→ **ABOUT THIS EXERCISE**
Render every line of the records below as a JSON list of strings, one string per line, leaving out any blank lines.

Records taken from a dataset

☆ ☆ ☆ ☆ ☆ ☆ ☆

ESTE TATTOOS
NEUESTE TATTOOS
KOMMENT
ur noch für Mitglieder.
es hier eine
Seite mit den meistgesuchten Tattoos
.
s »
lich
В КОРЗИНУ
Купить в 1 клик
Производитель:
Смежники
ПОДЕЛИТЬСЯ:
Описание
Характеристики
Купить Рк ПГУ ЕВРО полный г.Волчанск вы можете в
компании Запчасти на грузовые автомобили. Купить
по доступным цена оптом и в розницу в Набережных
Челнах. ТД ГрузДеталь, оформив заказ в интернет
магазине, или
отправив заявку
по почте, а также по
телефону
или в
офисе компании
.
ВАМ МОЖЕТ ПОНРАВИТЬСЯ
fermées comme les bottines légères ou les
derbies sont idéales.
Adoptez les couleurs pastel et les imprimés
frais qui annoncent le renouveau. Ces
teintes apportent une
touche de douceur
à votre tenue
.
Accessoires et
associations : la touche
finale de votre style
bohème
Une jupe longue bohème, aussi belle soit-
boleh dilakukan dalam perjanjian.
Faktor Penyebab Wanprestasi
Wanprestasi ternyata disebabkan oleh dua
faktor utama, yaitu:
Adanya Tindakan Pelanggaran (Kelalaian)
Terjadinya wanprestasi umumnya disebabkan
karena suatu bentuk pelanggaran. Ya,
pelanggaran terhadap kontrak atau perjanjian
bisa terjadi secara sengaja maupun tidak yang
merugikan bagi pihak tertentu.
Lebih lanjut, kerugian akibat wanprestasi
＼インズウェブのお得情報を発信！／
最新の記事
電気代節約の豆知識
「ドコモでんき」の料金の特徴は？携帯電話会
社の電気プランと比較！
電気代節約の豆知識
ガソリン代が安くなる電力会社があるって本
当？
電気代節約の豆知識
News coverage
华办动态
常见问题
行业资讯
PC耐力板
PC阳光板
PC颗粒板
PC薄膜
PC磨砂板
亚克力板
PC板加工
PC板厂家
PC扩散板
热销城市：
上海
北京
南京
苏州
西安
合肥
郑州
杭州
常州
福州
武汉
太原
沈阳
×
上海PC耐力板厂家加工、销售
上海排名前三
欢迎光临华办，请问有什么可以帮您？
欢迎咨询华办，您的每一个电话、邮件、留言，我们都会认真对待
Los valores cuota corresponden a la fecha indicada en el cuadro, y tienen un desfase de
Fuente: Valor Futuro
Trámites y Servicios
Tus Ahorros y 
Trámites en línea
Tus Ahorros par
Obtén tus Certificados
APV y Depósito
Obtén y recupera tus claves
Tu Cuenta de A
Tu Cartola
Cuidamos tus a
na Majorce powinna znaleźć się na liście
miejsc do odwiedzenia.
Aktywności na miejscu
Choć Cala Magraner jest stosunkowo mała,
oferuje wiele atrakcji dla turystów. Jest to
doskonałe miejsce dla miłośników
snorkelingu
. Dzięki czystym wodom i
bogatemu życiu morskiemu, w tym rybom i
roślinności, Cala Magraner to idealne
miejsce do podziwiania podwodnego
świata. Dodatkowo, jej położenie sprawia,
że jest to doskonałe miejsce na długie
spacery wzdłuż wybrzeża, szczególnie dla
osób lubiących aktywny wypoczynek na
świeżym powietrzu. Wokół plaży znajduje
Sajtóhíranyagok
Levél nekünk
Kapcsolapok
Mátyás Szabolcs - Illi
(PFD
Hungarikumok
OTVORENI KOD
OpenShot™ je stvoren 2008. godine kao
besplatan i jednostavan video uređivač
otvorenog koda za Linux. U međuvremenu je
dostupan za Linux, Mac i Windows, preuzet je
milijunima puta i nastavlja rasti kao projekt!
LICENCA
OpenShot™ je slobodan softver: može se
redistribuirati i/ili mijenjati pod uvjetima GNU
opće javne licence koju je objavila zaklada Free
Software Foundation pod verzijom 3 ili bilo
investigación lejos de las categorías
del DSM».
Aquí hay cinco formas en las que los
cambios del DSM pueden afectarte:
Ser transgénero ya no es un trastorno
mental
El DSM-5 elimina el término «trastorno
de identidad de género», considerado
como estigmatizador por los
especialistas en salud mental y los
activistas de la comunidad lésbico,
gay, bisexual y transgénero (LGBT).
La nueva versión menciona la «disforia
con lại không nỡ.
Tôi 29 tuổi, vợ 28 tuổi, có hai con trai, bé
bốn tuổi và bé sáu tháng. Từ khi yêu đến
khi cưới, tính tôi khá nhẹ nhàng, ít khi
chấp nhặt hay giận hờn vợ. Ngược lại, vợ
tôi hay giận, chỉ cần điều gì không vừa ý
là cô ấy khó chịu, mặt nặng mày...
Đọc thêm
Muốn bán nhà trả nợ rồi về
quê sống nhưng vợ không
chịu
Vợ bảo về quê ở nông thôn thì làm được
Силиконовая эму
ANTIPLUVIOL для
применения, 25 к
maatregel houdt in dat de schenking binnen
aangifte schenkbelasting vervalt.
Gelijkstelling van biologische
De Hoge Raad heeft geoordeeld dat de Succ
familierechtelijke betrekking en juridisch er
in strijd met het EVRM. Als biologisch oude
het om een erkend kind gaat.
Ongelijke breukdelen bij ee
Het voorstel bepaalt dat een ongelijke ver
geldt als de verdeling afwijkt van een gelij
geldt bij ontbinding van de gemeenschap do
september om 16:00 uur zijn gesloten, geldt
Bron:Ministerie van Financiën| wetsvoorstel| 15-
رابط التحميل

☆ ☆ ☆ ☆ ☆ ☆ ☆

→ **ANSWER TO THE PROBLEM**
[
  "ESTE TATTOOS",
  "NEUESTE TATTOOS",
  "KOMMENT",
  "ur noch für Mitglieder.",
  "es hier eine",
  "Seite mit den meistgesuchten Tattoos",
  ".",
  "s »",
  "lich",
  "В КОРЗИНУ",
  "Купить в 1 клик",
  "Производитель:",
  "Смежники",
  "ПОДЕЛИТЬСЯ:",
  "Описание",
  "Характеристики",
  "Купить Рк ПГУ ЕВРО полный г.Волчанск вы можете в",
  "компании Запчасти на грузовые автомобили. Купить",
  "по доступным цена оптом и в розницу в Набережных",
  "Челнах. ТД ГрузДеталь, оформив заказ в интернет",
  "магазине, или",
  "отправив заявку",
  "по почте, а также по",
  "телефону",
  "или в",
  "офисе компании",
  ".",
  "ВАМ МОЖЕТ ПОНРАВИТЬСЯ",
  "fermées comme les bottines légères ou les",
  "derbies sont idéales.",
  "Adoptez les couleurs pastel et les imprimés",
  "frais qui annoncent le renouveau. Ces",
  "teintes apportent une",
  "touche de douceur",
  "à votre tenue",
  ".",
  "Accessoires et",
  "associations : la touche",
  "finale de votre style",
  "bohème",
  "Une jupe longue bohème, aussi belle soit-",
  "boleh dilakukan dalam perjanjian.",
  "Faktor Penyebab Wanprestasi",
  "Wanprestasi ternyata disebabkan oleh dua",
  "faktor utama, yaitu:",
  "Adanya Tindakan Pelanggaran (Kelalaian)",
  "Terjadinya wanprestasi umumnya disebabkan",
  "karena suatu bentuk pelanggaran. Ya,",
  "pelanggaran terhadap kontrak atau perjanjian",
  "bisa terjadi secara sengaja maupun tidak yang",
  "merugikan bagi pihak tertentu.",
  "Lebih lanjut, kerugian akibat wanprestasi",
  "＼インズウェブのお得情報を発信！／",
  "最新の記事",
  "電気代節約の豆知識",
  "「ドコモでんき」の料金の特徴は？携帯電話会",
  "社の電気プランと比較！",
  "電気代節約の豆知識",
  "ガソリン代が安くなる電力会社があるって本",
  "当？",
  "電気代節約の豆知識",
  "News coverage",
  "华办动态",
  "常见问题",
  "行业资讯",
  "PC耐力板",
  "PC阳光板",
  "PC颗粒板",
  "PC薄膜",
  "PC磨砂板",
  "亚克力板",
  "PC板加工",
  "PC板厂家",
  "PC扩散板",
  "热销城市：",
  "上海",
  "北京",
  "南京",
  "苏州",
  "西安",
  "合肥",
  "郑州",
  "杭州",
  "常州",
  "福州",
  "武汉",
  "太原",
  "沈阳",
  "×",
  "上海PC耐力板厂家加工、销售",
  "上海排名前三",
  "欢迎光临华办，请问有什么可以帮您？",
  "欢迎咨询华办，您的每一个电话、邮件、留言，我们都会认真对待",
  "Los valores cuota corresponden a la fecha indicada en el cuadro, y tienen un desfase de",
  "Fuente: Valor Futuro",
  "Trámites y Servicios",
  "Tus Ahorros y ",
  "Trámites en línea",
  "Tus Ahorros par",
  "Obtén tus Certificados",
  "APV y Depósito",
  "Obtén y recupera tus claves",
  "Tu Cuenta de A",
  "Tu Cartola",
  "Cuidamos tus a",
  "na Majorce powinna znaleźć się na liście",
  "miejsc do odwiedzenia.",
  "Aktywności na miejscu",
  "Choć Cala Magraner jest stosunkowo mała,",
  "oferuje wiele atrakcji dla turystów. Jest to",
  "doskonałe miejsce dla miłośników",
  "snorkelingu",
  ". Dzięki czystym wodom i",
  "bogatemu życiu morskiemu, w tym rybom i",
  "roślinności, Cala Magraner to idealne",
  "miejsce do podziwiania podwodnego",
  "świata. Dodatkowo, jej położenie sprawia,",
  "że jest to doskonałe miejsce na długie",
  "spacery wzdłuż wybrzeża, szczególnie dla",
  "osób lubiących aktywny wypoczynek na",
  "świeżym powietrzu. Wokół plaży znajduje",
  "Sajtóhíranyagok",
  "Levél nekünk",
  "Kapcsolapok",
  "Mátyás Szabolcs - Illi",
  "(PFD",
  "Hungarikumok",
  "OTVORENI KOD",
  "OpenShot™ je stvoren 2008. godine kao",
  "besplatan i jednostavan video uređivač",
  "otvorenog koda za Linux. U međuvremenu je",
  "dostupan za Linux, Mac i Windows, preuzet je",
  "milijunima puta i nastavlja rasti kao projekt!",
  "LICENCA",
  "OpenShot™ je slobodan softver: može se",
  "redistribuirati i/ili mijenjati pod uvjetima GNU",
  "opće javne licence koju je objavila zaklada Free",
  "Software Foundation pod verzijom 3 ili bilo",
  "investigación lejos de las categorías",
  "del DSM».",
  "Aquí hay cinco formas en las que los",
  "cambios del DSM pueden afectarte:",
  "Ser transgénero ya no es un trastorno",
  "mental",
  "El DSM-5 elimina el término «trastorno",
  "de identidad de género», considerado",
  "como estigmatizador por los",
  "especialistas en salud mental y los",
  "activistas de la comunidad lésbico,",
  "gay, bisexual y transgénero (LGBT).",
  "La nueva versión menciona la «disforia",
  "con lại không nỡ.",
  "Tôi 29 tuổi, vợ 28 tuổi, có hai con trai, bé",
  "bốn tuổi và bé sáu tháng. Từ khi yêu đến",
  "khi cưới, tính tôi khá nhẹ nhàng, ít khi",
  "chấp nhặt hay giận hờn vợ. Ngược lại, vợ",
  "tôi hay giận, chỉ cần điều gì không vừa ý",
  "là cô ấy khó chịu, mặt nặng mày...",
  "Đọc thêm",
  "Muốn bán nhà trả nợ rồi về",
  "quê sống nhưng vợ không",
  "chịu",
  "Vợ bảo về quê ở nông thôn thì làm được",
  "Силиконовая эму",
  "ANTIPLUVIOL для",
  "применения, 25 к",
  "maatregel houdt in dat de schenking binnen",
  "aangifte schenkbelasting vervalt.",
  "Gelijkstelling van biologische",
  "De Hoge Raad heeft geoordeeld dat de Succ",
  "familierechtelijke betrekking en juridisch er",
  "in strijd met het EVRM. Als biologisch oude",
  "het om een erkend kind gaat.",
  "Ongelijke breukdelen bij ee",
  "Het voorstel bepaalt dat een ongelijke ver",
  "geldt als de verdeling afwijkt van een gelij",
  "geldt bij ontbinding van de gemeenschap do",
  "september om 16:00 uur zijn gesloten, geldt",
  "Bron:Ministerie van Financiën| wetsvoorstel| 15-",
  "رابط التحميل"
]